What you should do - Reproduce exactly, and exclusively, the lines from the line containing "right eye: (58, 169)" through the final line of the listing below.

Source material -
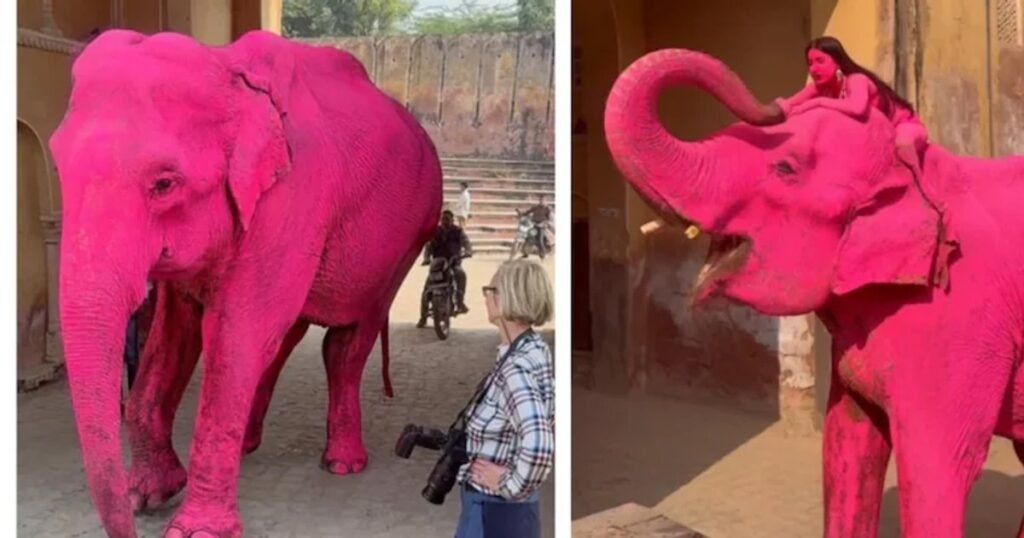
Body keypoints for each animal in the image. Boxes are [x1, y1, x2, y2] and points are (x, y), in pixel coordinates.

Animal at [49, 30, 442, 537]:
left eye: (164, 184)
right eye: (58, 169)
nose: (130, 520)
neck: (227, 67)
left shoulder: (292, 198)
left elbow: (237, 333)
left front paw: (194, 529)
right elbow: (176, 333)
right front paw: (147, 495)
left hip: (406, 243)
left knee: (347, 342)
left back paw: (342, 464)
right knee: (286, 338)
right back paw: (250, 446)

Answer to the exercise -
right eye: (58, 169)
nose: (130, 520)
neck: (227, 67)
left shoulder: (292, 198)
left elbow: (237, 333)
left front paw: (194, 529)
right elbow: (176, 333)
right front paw: (147, 495)
left hip: (406, 243)
left knee: (347, 342)
left back paw: (342, 464)
right knee: (286, 338)
right back paw: (250, 446)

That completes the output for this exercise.